在 kotlin 风格中，您可以使用标准库函数（以下习语）：

从您要排序的列表中创建一个新的排序列表：

fun main() {
    val list = listOf<CartEntity>(
        CartEntity(itemId = "", itemName = "", createdDate = "2020-07-28T14:28:52.877Z"),
        CartEntity(itemId = "", itemName = "", createdDate = "2020-09-28T14:28:52.877Z"),
        CartEntity(itemId = "", itemName = "", createdDate = "2020-08-28T14:28:52.877Z"),
        CartEntity(itemId = "", itemName = "", createdDate = "2020-04-28T14:28:52.877Z"),
    )

    val format: DateFormat = SimpleDateFormat(AppConstants.UTC_FORMAT, Locale.ENGLISH)

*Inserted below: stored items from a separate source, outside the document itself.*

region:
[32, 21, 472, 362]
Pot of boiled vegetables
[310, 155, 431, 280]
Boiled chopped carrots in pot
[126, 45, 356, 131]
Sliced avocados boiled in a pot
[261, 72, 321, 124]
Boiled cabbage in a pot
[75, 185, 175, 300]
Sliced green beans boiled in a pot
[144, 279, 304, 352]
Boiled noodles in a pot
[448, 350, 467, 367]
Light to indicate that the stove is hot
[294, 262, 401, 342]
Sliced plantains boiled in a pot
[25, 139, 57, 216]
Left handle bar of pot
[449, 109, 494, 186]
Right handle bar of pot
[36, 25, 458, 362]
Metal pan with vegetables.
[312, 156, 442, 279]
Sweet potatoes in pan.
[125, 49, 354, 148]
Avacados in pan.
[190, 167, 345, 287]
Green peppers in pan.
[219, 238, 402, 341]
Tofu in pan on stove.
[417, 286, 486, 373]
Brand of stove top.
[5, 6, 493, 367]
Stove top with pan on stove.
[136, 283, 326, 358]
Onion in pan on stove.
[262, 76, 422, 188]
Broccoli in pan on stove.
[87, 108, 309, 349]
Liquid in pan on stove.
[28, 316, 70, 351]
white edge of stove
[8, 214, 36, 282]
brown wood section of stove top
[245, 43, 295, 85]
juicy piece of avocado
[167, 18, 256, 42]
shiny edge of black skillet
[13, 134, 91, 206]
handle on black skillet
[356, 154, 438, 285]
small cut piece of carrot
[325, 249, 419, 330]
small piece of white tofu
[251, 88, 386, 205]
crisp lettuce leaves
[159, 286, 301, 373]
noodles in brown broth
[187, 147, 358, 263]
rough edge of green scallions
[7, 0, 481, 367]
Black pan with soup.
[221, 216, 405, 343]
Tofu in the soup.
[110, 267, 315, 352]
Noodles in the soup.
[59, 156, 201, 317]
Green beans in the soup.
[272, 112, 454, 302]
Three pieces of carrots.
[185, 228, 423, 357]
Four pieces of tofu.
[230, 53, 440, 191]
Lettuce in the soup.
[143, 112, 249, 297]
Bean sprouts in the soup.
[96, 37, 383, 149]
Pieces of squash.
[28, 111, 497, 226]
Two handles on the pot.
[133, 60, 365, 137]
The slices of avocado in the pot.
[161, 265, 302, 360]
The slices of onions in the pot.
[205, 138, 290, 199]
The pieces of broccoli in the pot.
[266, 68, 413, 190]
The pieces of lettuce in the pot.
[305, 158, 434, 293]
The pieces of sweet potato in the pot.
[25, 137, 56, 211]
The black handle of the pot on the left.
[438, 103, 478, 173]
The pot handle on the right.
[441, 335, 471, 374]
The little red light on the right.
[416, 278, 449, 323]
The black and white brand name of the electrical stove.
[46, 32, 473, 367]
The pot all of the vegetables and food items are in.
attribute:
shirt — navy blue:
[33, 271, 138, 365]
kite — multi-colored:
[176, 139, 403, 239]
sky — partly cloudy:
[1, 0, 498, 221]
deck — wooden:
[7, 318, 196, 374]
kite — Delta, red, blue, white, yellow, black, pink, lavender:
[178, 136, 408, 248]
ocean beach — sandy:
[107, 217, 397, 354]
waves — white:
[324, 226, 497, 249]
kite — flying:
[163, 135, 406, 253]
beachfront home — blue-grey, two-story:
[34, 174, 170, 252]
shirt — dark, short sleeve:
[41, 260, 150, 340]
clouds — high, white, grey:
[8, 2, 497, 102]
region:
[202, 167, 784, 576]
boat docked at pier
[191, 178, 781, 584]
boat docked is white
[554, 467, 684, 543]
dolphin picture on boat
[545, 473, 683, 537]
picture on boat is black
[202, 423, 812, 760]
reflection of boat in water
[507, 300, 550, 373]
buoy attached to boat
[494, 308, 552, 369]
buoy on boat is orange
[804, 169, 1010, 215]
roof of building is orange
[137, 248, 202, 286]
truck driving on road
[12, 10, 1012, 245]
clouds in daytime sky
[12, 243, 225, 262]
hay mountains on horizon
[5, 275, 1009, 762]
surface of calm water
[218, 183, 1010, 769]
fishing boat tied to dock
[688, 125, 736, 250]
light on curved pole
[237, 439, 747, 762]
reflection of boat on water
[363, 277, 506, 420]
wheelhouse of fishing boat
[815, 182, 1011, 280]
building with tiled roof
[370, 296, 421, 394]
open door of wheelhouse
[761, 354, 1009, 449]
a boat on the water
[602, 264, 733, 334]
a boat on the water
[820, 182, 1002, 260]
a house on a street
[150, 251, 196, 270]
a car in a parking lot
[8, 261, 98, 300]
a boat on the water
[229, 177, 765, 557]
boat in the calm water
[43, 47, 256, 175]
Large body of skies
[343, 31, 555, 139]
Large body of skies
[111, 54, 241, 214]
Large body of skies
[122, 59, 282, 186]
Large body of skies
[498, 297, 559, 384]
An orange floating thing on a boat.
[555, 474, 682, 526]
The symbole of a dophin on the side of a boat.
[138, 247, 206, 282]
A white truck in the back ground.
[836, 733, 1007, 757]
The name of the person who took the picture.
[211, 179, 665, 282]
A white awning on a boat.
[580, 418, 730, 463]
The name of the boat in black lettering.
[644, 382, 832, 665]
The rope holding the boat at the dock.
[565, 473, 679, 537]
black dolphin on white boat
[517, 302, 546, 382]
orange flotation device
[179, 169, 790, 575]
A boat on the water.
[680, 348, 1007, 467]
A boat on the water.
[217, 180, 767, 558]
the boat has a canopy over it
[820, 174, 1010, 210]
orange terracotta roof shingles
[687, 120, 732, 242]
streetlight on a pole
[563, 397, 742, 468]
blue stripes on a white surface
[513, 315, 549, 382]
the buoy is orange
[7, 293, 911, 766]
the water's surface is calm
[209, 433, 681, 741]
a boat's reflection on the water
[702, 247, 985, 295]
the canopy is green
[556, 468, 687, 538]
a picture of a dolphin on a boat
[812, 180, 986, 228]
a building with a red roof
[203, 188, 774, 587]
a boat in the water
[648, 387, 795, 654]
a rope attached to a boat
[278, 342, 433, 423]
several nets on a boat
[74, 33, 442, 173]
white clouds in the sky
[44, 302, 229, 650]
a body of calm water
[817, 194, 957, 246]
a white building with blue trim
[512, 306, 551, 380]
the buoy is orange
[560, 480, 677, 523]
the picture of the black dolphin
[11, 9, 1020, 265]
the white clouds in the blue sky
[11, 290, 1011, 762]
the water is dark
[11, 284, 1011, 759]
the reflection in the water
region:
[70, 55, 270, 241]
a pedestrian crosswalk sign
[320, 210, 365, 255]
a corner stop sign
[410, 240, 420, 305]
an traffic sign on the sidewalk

    val sortedList = list.sortedByDescending { format.parse(it.createdDate) }

    println(sortedList)  // `sortedList` is sorted out list, the `list` is holding the original order
}

对原始列表进行排序（列表应该是可变的）：

fun main() {
    val list = mutableListOf<CartEntity>(
        CartEntity(itemId = "", itemName = "", createdDate = "2020-07-28T14:28:52.877Z"),
        CartEntity(itemId = "", itemName = "", createdDate = "2020-09-28T14:28:52.877Z"),
        CartEntity(itemId = "", itemName = "", createdDate = "2020-08-28T14:28:52.877Z"),
        CartEntity(itemId = "", itemName = "", createdDate = "2020-04-28T14:28:52.877Z"),
    )

    val format: DateFormat = SimpleDateFormat(AppConstants.UTC_FORMAT, Locale.ENGLISH)
    list.sortByDescending { format.parse(it.createdDate) }

    println(list)  // `list` is sorted out list
}

【讨论】：

显然不应鼓励使用 SimpleDateFormat 的惯用答案。首选 java.time.format.DateTimeFormatter.ISO_DATE_TIME
@drekbour 在性能方面可能是一个更好的选择，但它是在 API 级别 26 中添加的，因此为了向后兼容，这可能不是那么糟糕的选择，否则可以进行 if 检查和根据 API 级别使用正确的格式化程序。 stackoverflow.com/a/53781196/11377112 SimpleDateFormat 在 API 级别 26 以下仍然更可取。